### 提示文 ###

選ばれたテンポは、いはば結果に過ぎない。大植の演奏は、後者の行き方に近いが、音樂的な論理の追求といふ點でも、オーケストラの技術といふ點でも、充分に、その遲さを消化出來てゐない。ホールの鳴りがこもつてゐる。スコアの内側に眠つてゐる多樣なリズムを掘り起こさうとする解釋が、かへつて全體を塗りつぶして、響きを單調にしてしまふ。敢へて條件面で疑問を呈するが、大植が今囘採用した2管編成は、この行き方をするには、弱いのではあるまいか。管の音量、音壓、表出力の弱さが、演奏の足手まとひになつてゐたやうに、私には聞えた。
丁寧さが内的な感銘につながらないのは2樂章で一層はつきりした。歌が溢れない。琴線に觸れる豐かな切實さがない。勿論、違ふ感想もあるだらう。一緒に聽いた家内は2樂章が良かつたと言つてゐたし、全體にこの《第7》には、相應の感銘は受けたやうである。私は、自分が無感動にさほどこだはるつもりはない。たゞ、私は、今日の大植指揮の演奏に、音樂の論理――といふより心の生地――が、直かこちらに觸つてくるやうな聲が聽こえてこないのを、索漠と持て餘してゐただけだ。古樂奏法だらうが、二十世紀奏法だらうが、構はない。ベートーヴェンへの新鮮な驚きによつて、奏者らが恰も始めてのやうに、ベートーヴェンを辿り直す時、奏者らの聲によつて、音樂は、いはば本當の意味で受肉する。この時、奏者の肉聲とベートーヴェンの肉聲とは分ち難く、それは自ら歌ひ、又、歌はれるだらう。そして、聽き手の内部でも、それは演奏と分ち難い内なる聲により、力強く歌ひ、歌はれる事だらう。

###

◆ **課題目標 1**: この演奏評によると、大植が今回採用した編成は何ですか。

### 処理対象データ ###

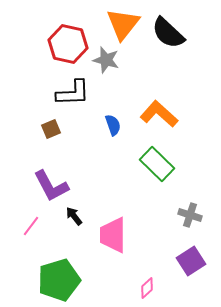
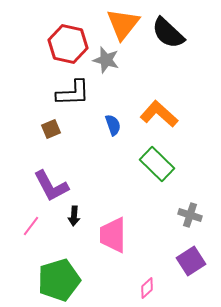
black arrow: rotated 138 degrees counterclockwise
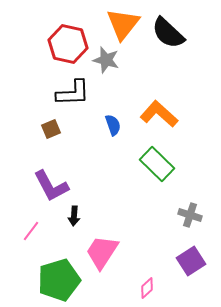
pink line: moved 5 px down
pink trapezoid: moved 11 px left, 17 px down; rotated 33 degrees clockwise
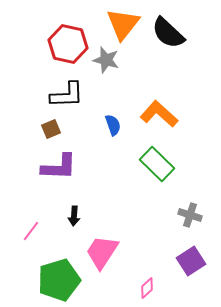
black L-shape: moved 6 px left, 2 px down
purple L-shape: moved 8 px right, 19 px up; rotated 60 degrees counterclockwise
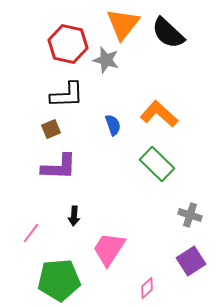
pink line: moved 2 px down
pink trapezoid: moved 7 px right, 3 px up
green pentagon: rotated 12 degrees clockwise
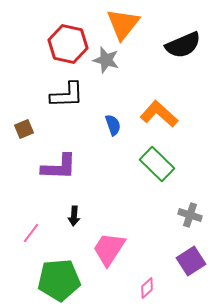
black semicircle: moved 15 px right, 12 px down; rotated 66 degrees counterclockwise
brown square: moved 27 px left
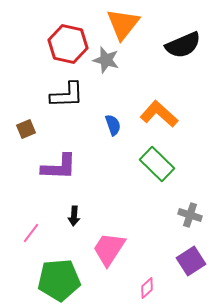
brown square: moved 2 px right
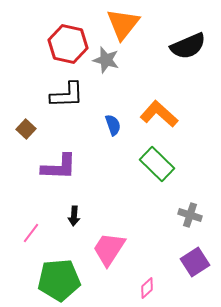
black semicircle: moved 5 px right, 1 px down
brown square: rotated 24 degrees counterclockwise
purple square: moved 4 px right, 1 px down
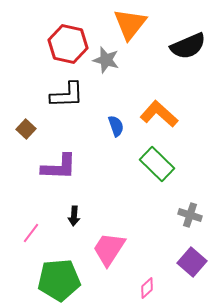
orange triangle: moved 7 px right
blue semicircle: moved 3 px right, 1 px down
purple square: moved 3 px left; rotated 16 degrees counterclockwise
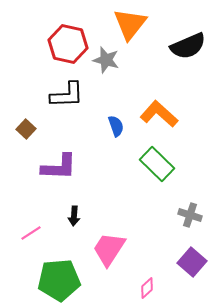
pink line: rotated 20 degrees clockwise
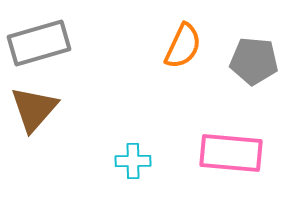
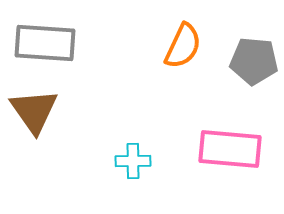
gray rectangle: moved 6 px right; rotated 20 degrees clockwise
brown triangle: moved 2 px down; rotated 16 degrees counterclockwise
pink rectangle: moved 1 px left, 4 px up
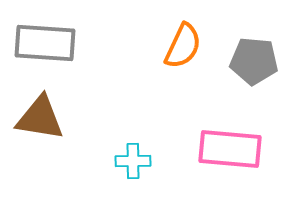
brown triangle: moved 6 px right, 7 px down; rotated 46 degrees counterclockwise
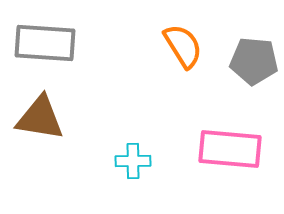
orange semicircle: rotated 57 degrees counterclockwise
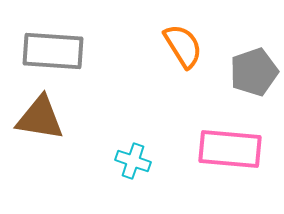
gray rectangle: moved 8 px right, 8 px down
gray pentagon: moved 11 px down; rotated 24 degrees counterclockwise
cyan cross: rotated 20 degrees clockwise
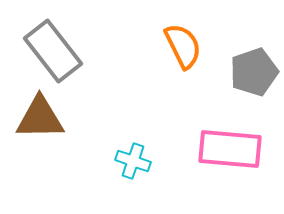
orange semicircle: rotated 6 degrees clockwise
gray rectangle: rotated 48 degrees clockwise
brown triangle: rotated 10 degrees counterclockwise
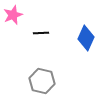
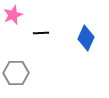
gray hexagon: moved 26 px left, 8 px up; rotated 15 degrees counterclockwise
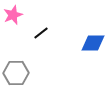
black line: rotated 35 degrees counterclockwise
blue diamond: moved 7 px right, 5 px down; rotated 65 degrees clockwise
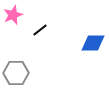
black line: moved 1 px left, 3 px up
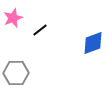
pink star: moved 3 px down
blue diamond: rotated 20 degrees counterclockwise
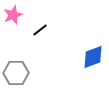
pink star: moved 3 px up
blue diamond: moved 14 px down
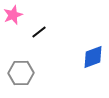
black line: moved 1 px left, 2 px down
gray hexagon: moved 5 px right
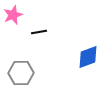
black line: rotated 28 degrees clockwise
blue diamond: moved 5 px left
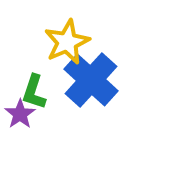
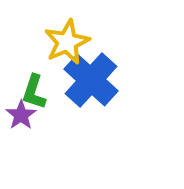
purple star: moved 1 px right, 1 px down
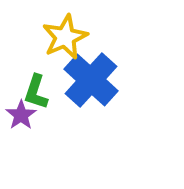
yellow star: moved 2 px left, 5 px up
green L-shape: moved 2 px right
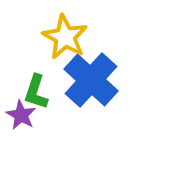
yellow star: rotated 18 degrees counterclockwise
purple star: rotated 8 degrees counterclockwise
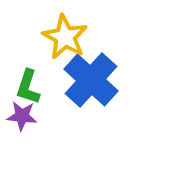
green L-shape: moved 8 px left, 5 px up
purple star: moved 1 px right, 1 px down; rotated 24 degrees counterclockwise
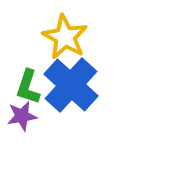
blue cross: moved 20 px left, 5 px down
purple star: rotated 16 degrees counterclockwise
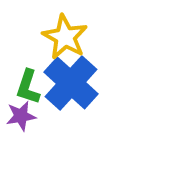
blue cross: moved 2 px up
purple star: moved 1 px left
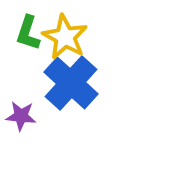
green L-shape: moved 54 px up
purple star: rotated 16 degrees clockwise
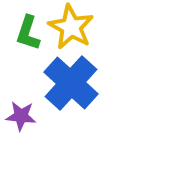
yellow star: moved 6 px right, 10 px up
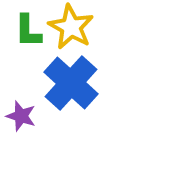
green L-shape: moved 2 px up; rotated 18 degrees counterclockwise
purple star: rotated 12 degrees clockwise
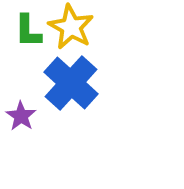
purple star: rotated 16 degrees clockwise
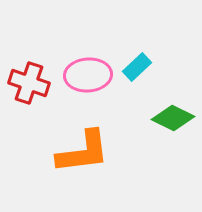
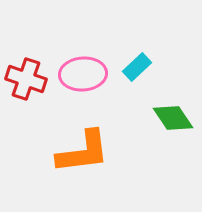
pink ellipse: moved 5 px left, 1 px up
red cross: moved 3 px left, 4 px up
green diamond: rotated 30 degrees clockwise
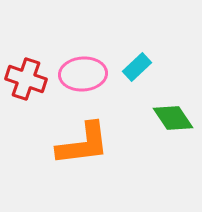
orange L-shape: moved 8 px up
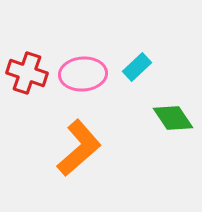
red cross: moved 1 px right, 6 px up
orange L-shape: moved 4 px left, 4 px down; rotated 34 degrees counterclockwise
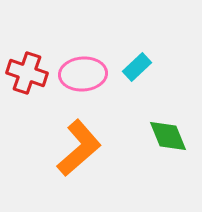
green diamond: moved 5 px left, 18 px down; rotated 12 degrees clockwise
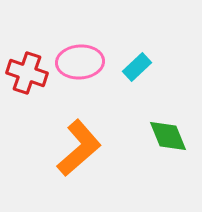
pink ellipse: moved 3 px left, 12 px up
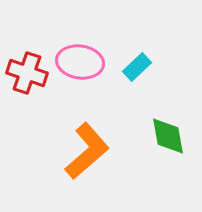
pink ellipse: rotated 12 degrees clockwise
green diamond: rotated 12 degrees clockwise
orange L-shape: moved 8 px right, 3 px down
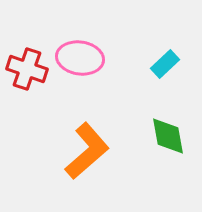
pink ellipse: moved 4 px up
cyan rectangle: moved 28 px right, 3 px up
red cross: moved 4 px up
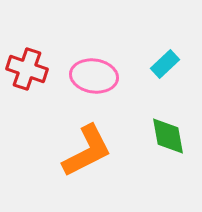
pink ellipse: moved 14 px right, 18 px down
orange L-shape: rotated 14 degrees clockwise
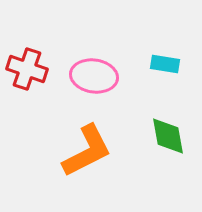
cyan rectangle: rotated 52 degrees clockwise
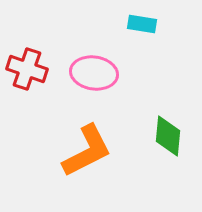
cyan rectangle: moved 23 px left, 40 px up
pink ellipse: moved 3 px up
green diamond: rotated 15 degrees clockwise
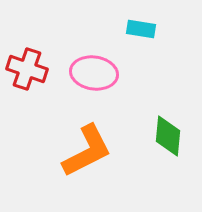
cyan rectangle: moved 1 px left, 5 px down
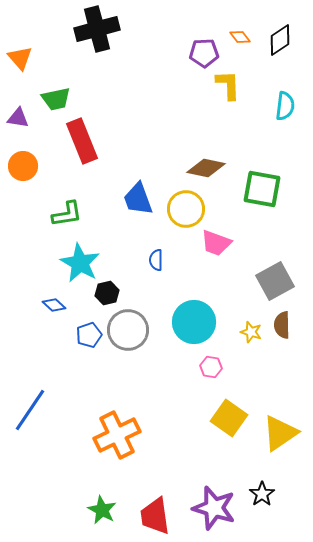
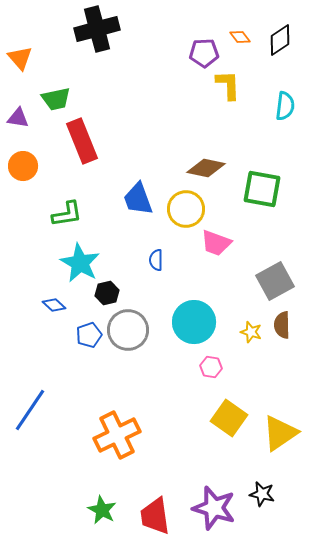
black star: rotated 25 degrees counterclockwise
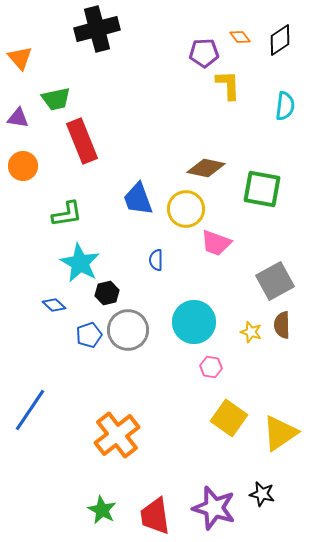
orange cross: rotated 12 degrees counterclockwise
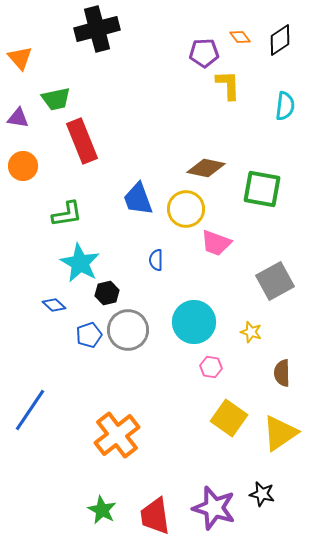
brown semicircle: moved 48 px down
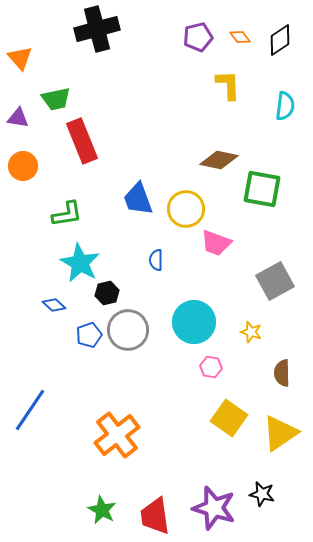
purple pentagon: moved 6 px left, 16 px up; rotated 12 degrees counterclockwise
brown diamond: moved 13 px right, 8 px up
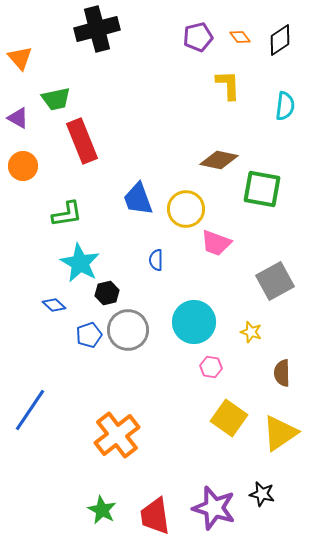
purple triangle: rotated 20 degrees clockwise
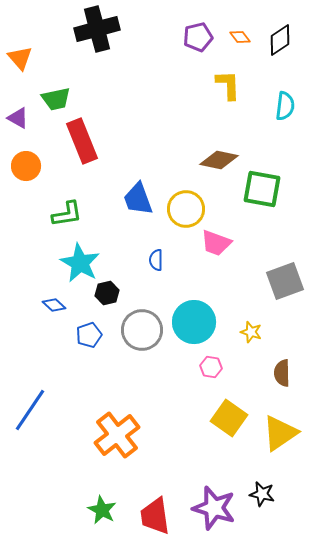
orange circle: moved 3 px right
gray square: moved 10 px right; rotated 9 degrees clockwise
gray circle: moved 14 px right
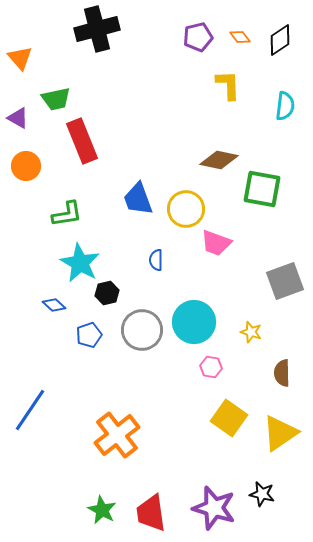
red trapezoid: moved 4 px left, 3 px up
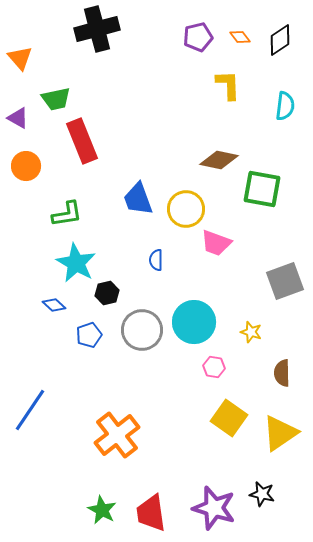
cyan star: moved 4 px left
pink hexagon: moved 3 px right
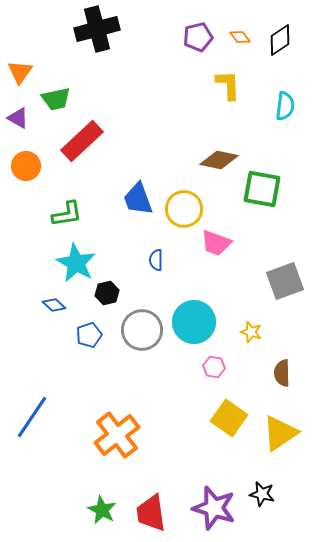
orange triangle: moved 14 px down; rotated 16 degrees clockwise
red rectangle: rotated 69 degrees clockwise
yellow circle: moved 2 px left
blue line: moved 2 px right, 7 px down
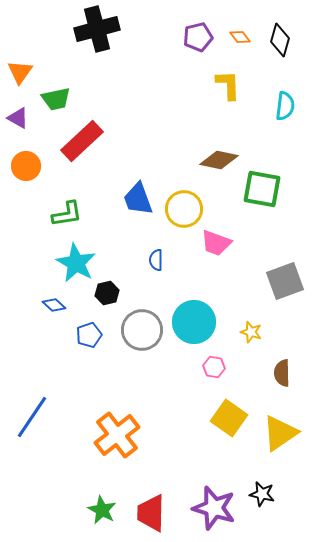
black diamond: rotated 40 degrees counterclockwise
red trapezoid: rotated 9 degrees clockwise
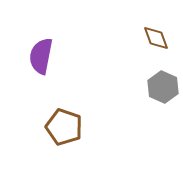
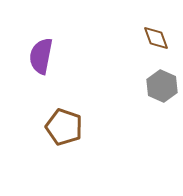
gray hexagon: moved 1 px left, 1 px up
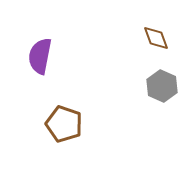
purple semicircle: moved 1 px left
brown pentagon: moved 3 px up
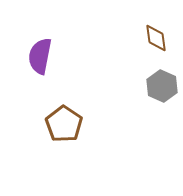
brown diamond: rotated 12 degrees clockwise
brown pentagon: rotated 15 degrees clockwise
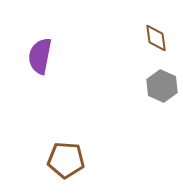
brown pentagon: moved 2 px right, 36 px down; rotated 30 degrees counterclockwise
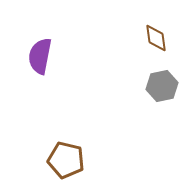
gray hexagon: rotated 24 degrees clockwise
brown pentagon: rotated 9 degrees clockwise
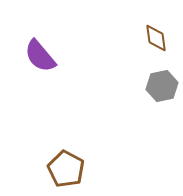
purple semicircle: rotated 51 degrees counterclockwise
brown pentagon: moved 9 px down; rotated 15 degrees clockwise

###

◆ **課題目標 2**: エントリのうち、「red cross: moved 1 px right, 6 px up」を含む行から「cyan rectangle: moved 1 px left, 5 px down」を含む行までを、両端の行も含めてそのまま書き写してください。画像を示す行は解答から除いてください。

◆ **解答記述 1**: 2管編成です。

◆ **解答記述 2**:
red cross: moved 1 px right, 6 px up
orange L-shape: moved 4 px left, 4 px down; rotated 34 degrees counterclockwise
green diamond: moved 5 px left, 18 px down; rotated 12 degrees clockwise
pink ellipse: moved 3 px left, 12 px up
pink ellipse: rotated 12 degrees clockwise
green diamond: rotated 12 degrees clockwise
orange L-shape: moved 8 px right, 3 px down
pink ellipse: moved 4 px up
cyan rectangle: moved 28 px right, 3 px up
red cross: moved 4 px up
pink ellipse: moved 14 px right, 18 px down
orange L-shape: rotated 14 degrees clockwise
cyan rectangle: rotated 52 degrees clockwise
cyan rectangle: moved 23 px left, 40 px up
pink ellipse: moved 3 px up
green diamond: rotated 15 degrees clockwise
cyan rectangle: moved 1 px left, 5 px down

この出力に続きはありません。